Omnibus / Timing Caveat
The Digital Omnibus simplification package (Commission proposal December 2025) progressed to a Council/Parliament provisional political agreement on 7 May 2026. That agreement would shift the application date for Annex III high-risk obligations to 2 December 2027 and Annex I high-risk obligations to 2 August 2028 if formally adopted. It is not yet adopted law — pending formal adoption and Official Journal publication. For now, do not rewrite the legal substance based on the provisional agreement alone.
Practical rule:
- note the provisional agreement as context where timing matters
- apply the current law as enacted unless and until amendments are adopted and in force
Output Format
When using this skill, tailor the response into these deliverables.

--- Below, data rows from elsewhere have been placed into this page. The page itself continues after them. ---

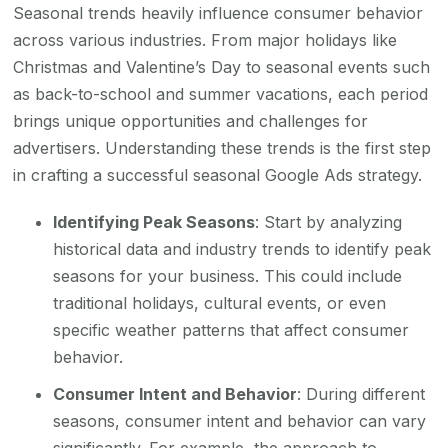
Seasonal trends heavily influence consumer behavior
across various industries. From major holidays like
Christmas and Valentine’s Day to seasonal events such
as back-to-school and summer vacations, each period
brings unique opportunities and challenges for
advertisers. Understanding these trends is the first step
in crafting a successful seasonal Google Ads strategy.
Identifying Peak Seasons
: Start by analyzing
historical data and industry trends to identify peak
seasons for your business. This could include
traditional holidays, cultural events, or even
specific weather patterns that affect consumer
behavior.
Consumer Intent and Behavior
: During different
seasons, consumer intent and behavior can vary
significantly. For example, the approach to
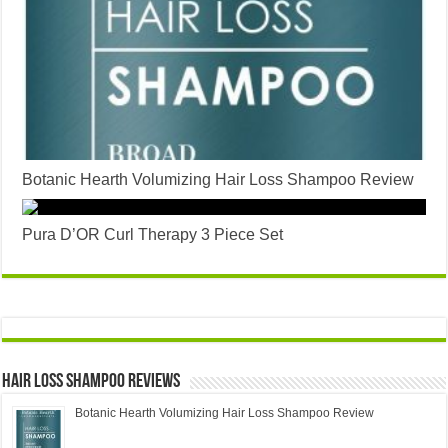
Botanic Hearth Volumizing Hair Loss Shampoo Review
Pura D’OR Curl Therapy 3 Piece Set
Hair Loss Shampoo Reviews
Botanic Hearth Volumizing Hair Loss Shampoo Review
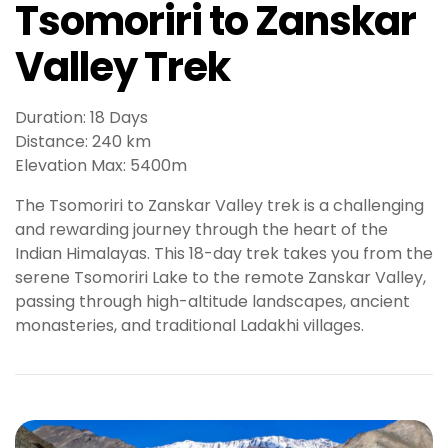
Tsomoriri to Zanskar
t
g
Valley Trek
i
r
i
Duration: 18 Days
ş
Distance: 240 km
J
Elevation Max: 5400m
o
k
The Tsomoriri to Zanskar Valley trek is a challenging
e
and rewarding journey through the heart of the
r
Indian Himalayas. This 18-day trek takes you from the
b
serene Tsomoriri Lake to the remote Zanskar Valley,
e
passing through high-altitude landscapes, ancient
t
monasteries, and traditional Ladakhi villages.
J
o
k
e
r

Deliverable 1 - Qualification Snapshot
- system classification: high-risk / not high-risk / uncertain
- Article 6 basis
- Article 6(3) exception assessment if relevant
- serious incident: yes / no / uncertain
- causal link: established / reasonably likely / not established
Deliverable 2 - Reporting Recommendation
- report required: yes / likely yes / not yet
- deadline bucket: 2 / 10 / 15 days
- awareness date
- clock-start rationale
- initial incomplete report needed: yes / no
Deliverable 3 - Recipient Map
- Member State(s)
- primary market surveillance authority
- sector-specific authority overlap
- provider vs deployer notification split
Deliverable 4 - Action Plan
- next 4 hours
- next 24 hours
- next 7 days
Deliverable 5 - Drafts
If requested, provide:
- draft Article 73 notification
- deployer notice to provider
- management briefing
- cross-regulation notification matrix
Reference Files
Use these for deeper analysis and practical drafting:
references/incident-qualification.md
references/reporting-requirements.md
references/corrective-measures.md
references/cross-regulation-mapping.md
references/dach-specific.md
references/templates.md
Disclaimer
This skill provides a structured legal-operations workflow for EU AI Act serious-incident handling. It is not a substitute for case-specific legal advice, sector-specific regulatory advice, or forensic fact-finding.
Important limits:
- Article 73 only applies to high-risk AI systems that are actually in scope.
- Serious-incident analysis is fact-sensitive and may change quickly as evidence develops.
- Sector-specific product, cyber, labour, and data-protection rules may impose parallel or stricter duties.
- Where death, critical infrastructure, medical-device safety, or multi-state harm is involved, escalate to specialist counsel immediately.